Serves 6 as a main course
8 as a side
Roasting mushrooms to concentrate their flavour and then adding a few flame cooked ones gives this vegetarian gratin wonderful complexity. This is a good recipe to use for distinctively shaped and flavoured mushrooms like chanterelles or oyster mushrooms as they will retain many of their unique characteristics, but any variety will work excellently.

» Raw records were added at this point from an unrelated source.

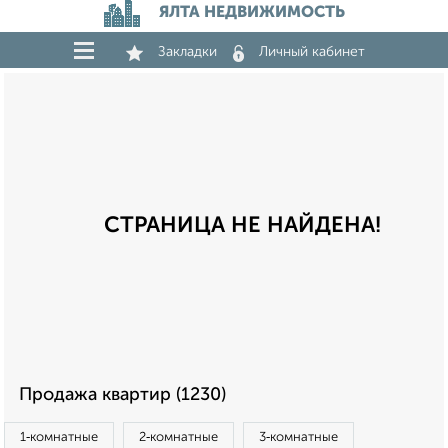
ЯЛТА НЕДВИЖИМОСТЬ
Закладки
Личный кабинет
СТРАНИЦА НЕ НАЙДЕНА!
Продажа квартир (1230)
1‑комнатные
2‑комнатные
3‑комнатные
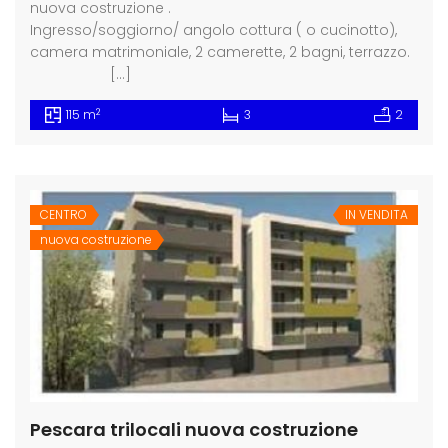
nuova costruzione .
Ingresso/soggiorno/ angolo cottura ( o cucinotto),
camera matrimoniale, 2 camerette, 2 bagni, terrazzo.
[…]
2
115 m
3
2
CENTRO
IN VENDITA
nuova costruzione
Pescara trilocali nuova costruzione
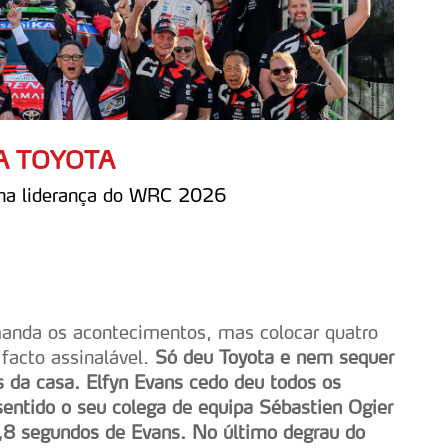
A TOYOTA
 na liderança do WRC 2026
anda os acontecimentos, mas colocar quatro
 facto assinalável.
Só deu Toyota e nem sequer
 da casa. Elfyn Evans cedo deu todos os
sentido o seu colega de equipa Sébastien Ogier
,8 segundos de Evans. No último degrau do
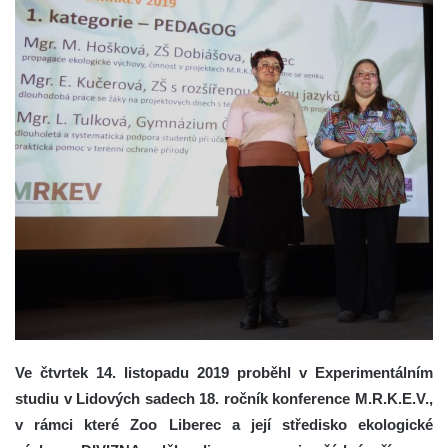
Ve čtvrtek 14. listopadu 2019 proběhl v Experimentálním
studiu v Lidových sadech 18. ročník konference M.R.K.E.V.,
v rámci které Zoo Liberec a její středisko ekologické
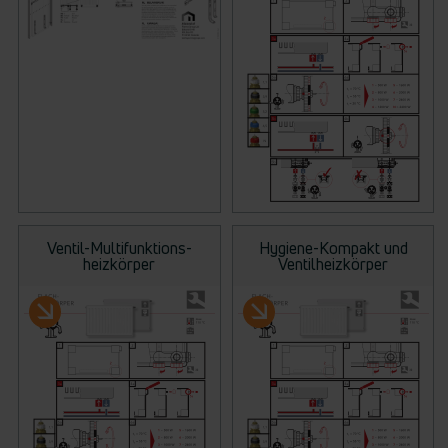
Ventil-Multifunktions-
Hygiene-Kompakt und
heizkörper
Ventilheizkörper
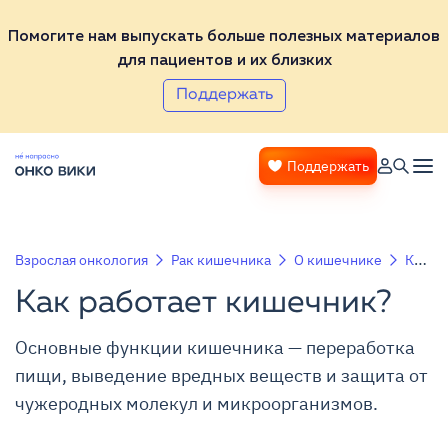
Помогите нам выпускать больше полезных материалов
для пациентов и их близких
Поддержать
Поддержать
Взрослая онкология
Рак кишечника
О кишечнике
Как работает кишечник?
Как работает кишечник?
Основные функции кишечника — переработка
пищи, выведение вредных веществ и защита от
чужеродных молекул и микроорганизмов.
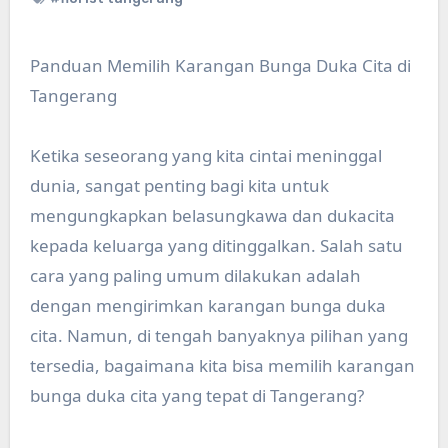
Panduan Memilih Karangan Bunga Duka Cita di
Tangerang
Ketika seseorang yang kita cintai meninggal
dunia, sangat penting bagi kita untuk
mengungkapkan belasungkawa dan dukacita
kepada keluarga yang ditinggalkan. Salah satu
cara yang paling umum dilakukan adalah
dengan mengirimkan karangan bunga duka
cita. Namun, di tengah banyaknya pilihan yang
tersedia, bagaimana kita bisa memilih karangan
bunga duka cita yang tepat di Tangerang?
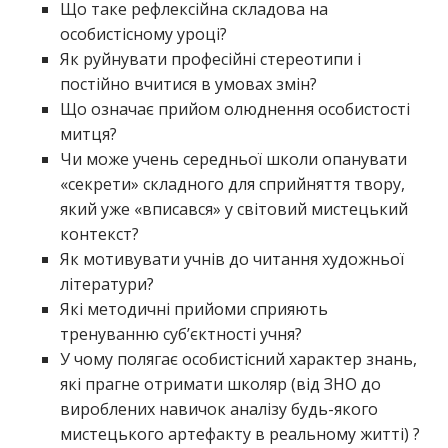
Що таке рефлексійна складова на
особистісному уроці?
Як руйнувати професійні стереотипи і
постійно вчитися в умовах змін?
Що означає прийом олюднення особистості
митця?
Чи може учень середньої школи опанувати
«секрети» складного для сприйняття твору,
який уже «вписався» у світовий мистецький
контекст?
Як мотивувати учнів до читання художньої
літератури?
Які методичні прийоми сприяють
тренуванню суб’єктності учня?
У чому полягає особистісний характер знань,
які прагне отримати школяр (від ЗНО до
вироблених навичок аналізу будь-якого
мистецького артефакту в реальному житті) ?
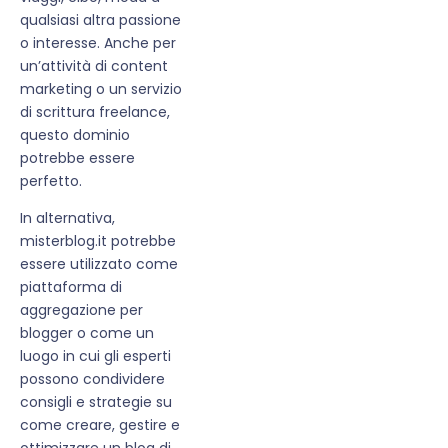
qualsiasi altra passione
o interesse. Anche per
un’attività di content
marketing o un servizio
di scrittura freelance,
questo dominio
potrebbe essere
perfetto.
In alternativa,
misterblog.it potrebbe
essere utilizzato come
piattaforma di
aggregazione per
blogger o come un
luogo in cui gli esperti
possono condividere
consigli e strategie su
come creare, gestire e
ottimizzare un blog di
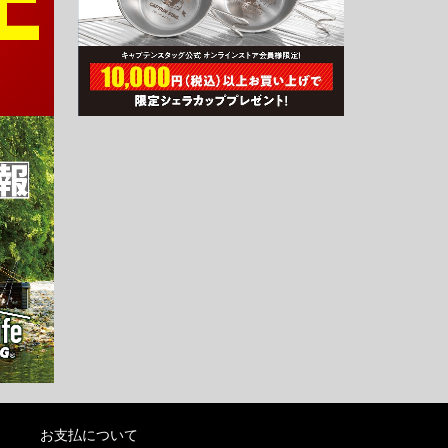
お支払について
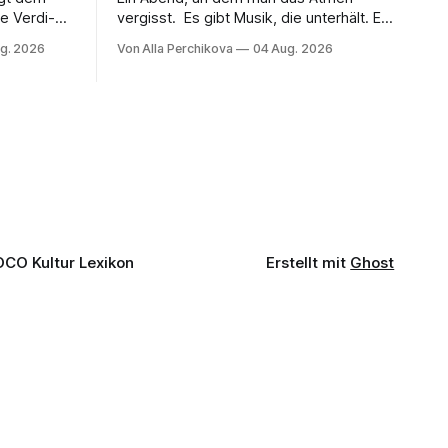
e Verdi-
vergisst. Es gibt Musik, die unterhält. Es
 und
gibt Musik, die begeistert. Und es gibt
g. 2026
Von Alla Perchikova
04 Aug. 2026
ssenbrock
Musik, nach der man minutenlang kein
fe mit
Wort sagen kann. Genau so war der
n einem
Abend im Kurhaus Wiesbaden, an dem
einer
Johannes Brahms’ Erstes Klavierkonzert
d-Moll op. 15 mit Daniil
OCO Kultur Lexikon
Erstellt mit
Ghost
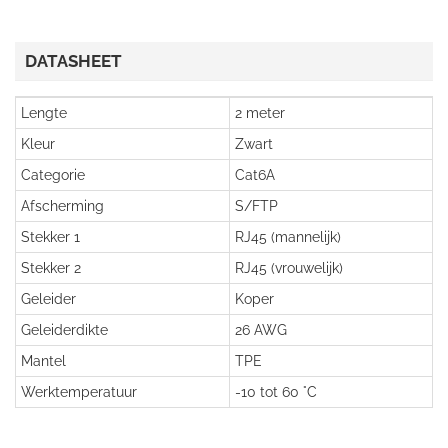
DATASHEET
Lengte
2 meter
Kleur
Zwart
Categorie
Cat6A
Afscherming
S/FTP
Stekker 1
RJ45 (mannelijk)
Stekker 2
RJ45 (vrouwelijk)
Geleider
Koper
Geleiderdikte
26 AWG
Mantel
TPE
Werktemperatuur
-10 tot 60 °C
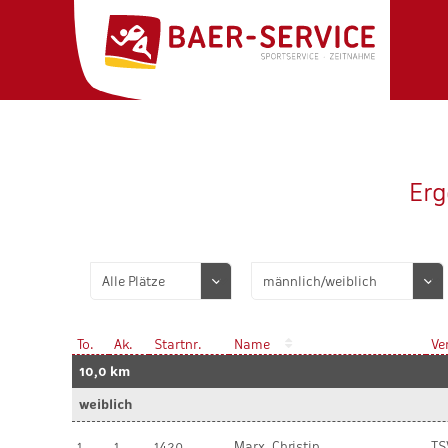
Erg
To.
Ak.
Startnr.
Name
Ve
10,0 km
weiblich
1
1
1420
Marx, Christin
TS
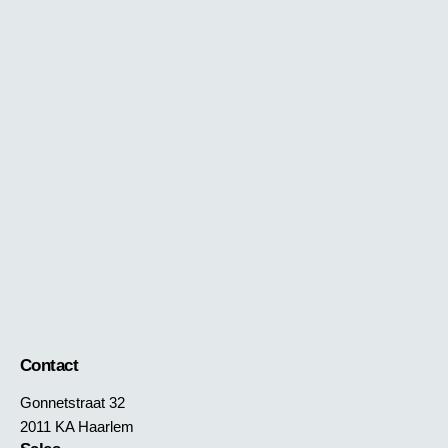
Contact
Gonnetstraat 32
2011 KA Haarlem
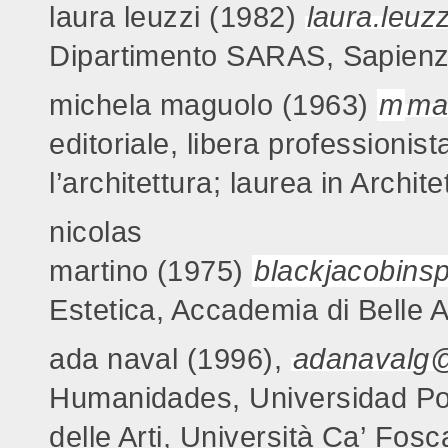
laura leuzzi (1982)
laura.leu
Dipartimento SARAS, Sapienz
michela maguolo (1963)
m
ma
editoriale, libera professionis
l’architettura; laurea in Archit
nicolas
martino (1975)
blackjacobin
Estetica, Accademia di Belle Ar
ada naval (1996),
adanavalg
Humanidades, Universidad Po
delle Arti, Università Ca’ Fosc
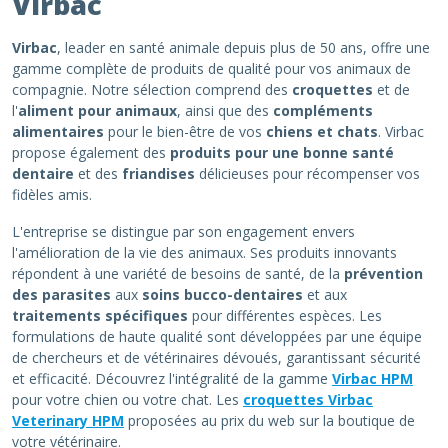
Virbac
Virbac
, leader en santé animale depuis plus de 50 ans, offre une
gamme complète de produits de qualité pour vos animaux de
compagnie. Notre sélection comprend des
croquettes
et de
l'
aliment pour animaux
, ainsi que des
compléments
alimentaires
pour le bien-être de vos
chiens et chats
. Virbac
propose également des
produits pour une bonne santé
dentaire
et des
friandises
délicieuses pour récompenser vos
fidèles amis.
L'entreprise se distingue par son engagement envers
l'amélioration de la vie des animaux. Ses produits innovants
répondent à une variété de besoins de santé, de la
prévention
des parasites
aux
soins bucco-dentaires
et aux
traitements spécifiques
pour différentes espèces. Les
formulations de haute qualité sont développées par une équipe
de chercheurs et de vétérinaires dévoués, garantissant sécurité
et efficacité. Découvrez l'intégralité de la gamme
Virbac HPM
pour votre chien ou votre chat. Les
croquettes Virbac
Veterinary HPM
proposées au prix du web sur la boutique de
votre vétérinaire.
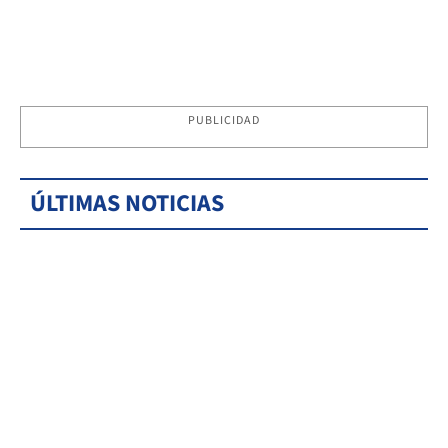
PUBLICIDAD
ÚLTIMAS NOTICIAS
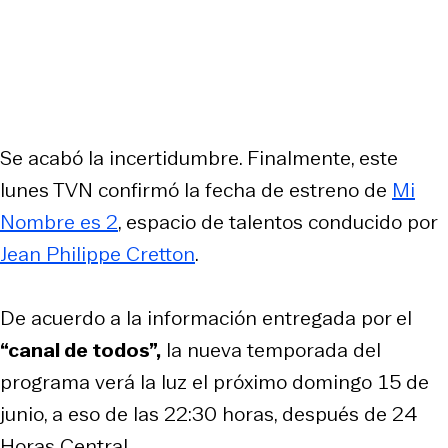
Se acabó la incertidumbre. Finalmente, este
lunes TVN confirmó la fecha de estreno de
Mi
Nombre es 2
, espacio de talentos conducido por
Jean Philippe Cretton
.
De acuerdo a la información entregada por el
“canal de todos”,
la nueva temporada del
programa verá la luz el próximo domingo 15 de
junio, a eso de las 22:30 horas, después de 24
Horas Central.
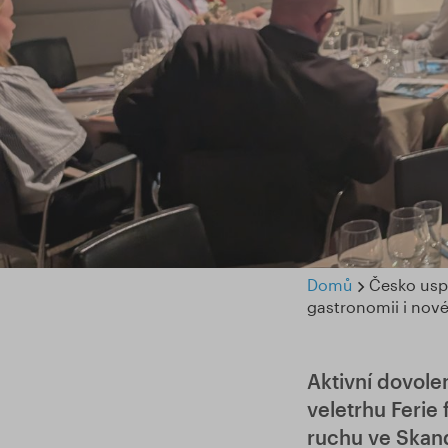
Domů
Česko uspě
gastronomii i nové
Aktivní dovolen
veletrhu Ferie
ruchu ve Skand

Ingredients: 2 pounds assorted mushrooms such as cremini, oyster, chanterelle or white button 1 tablespoon extra-virgin olive oil, plus more for the baking dish 3/4 teaspoon fine sea salt 4 ounces shredded Gruyère cheese, divided 1/4 teaspoon ground black pepper 1/4 teaspoon grated nutmeg 2 tablespoons chopped fresh parsley 1/3 cup whole wheat bread crumbs
Method: Preheat the oven to 375°F. Halve or thickly slice mushrooms that are larger than about 1 1/2 inches across; leave the rest whole. Set 6 whole mushrooms aside. Place remaining mushrooms on a large rimmed baking sheet and toss with oil and 1/2 teaspoon of the salt. Roast until very soft and browned, about 35 minutes. Meanwhile, skewer reserved mushrooms on 2 metal skewers. Hold the ends of the skewers with oven mitts and place mushrooms over an open flame (such as a gas burner or outdoor grill on high setting) and cook, turning frequently, until charred all over, 3 to 4 minutes. Remove mushrooms from the skewer and place on a cutting board. When cool enough to handle, coarsely chop. Oil a 1 1/2-quart gratin dish or 8-inch-square baking dish. In a large bowl, stir together half-and-half, half of the cheese, pepper, nutmeg and remaining 1/4 teaspoon salt. Stir in roasted mushrooms and charred mushrooms. Pour mixture into a gratin dish and press down gently with the back of a spoon to level. Sprinkle with remaining cheese, parsley and bread crumbs. Lower the oven temperature to 350°F; bake gratin until top is well-browned and edges are bubbling, about 40 minutes. Cool 10 minutes before serving.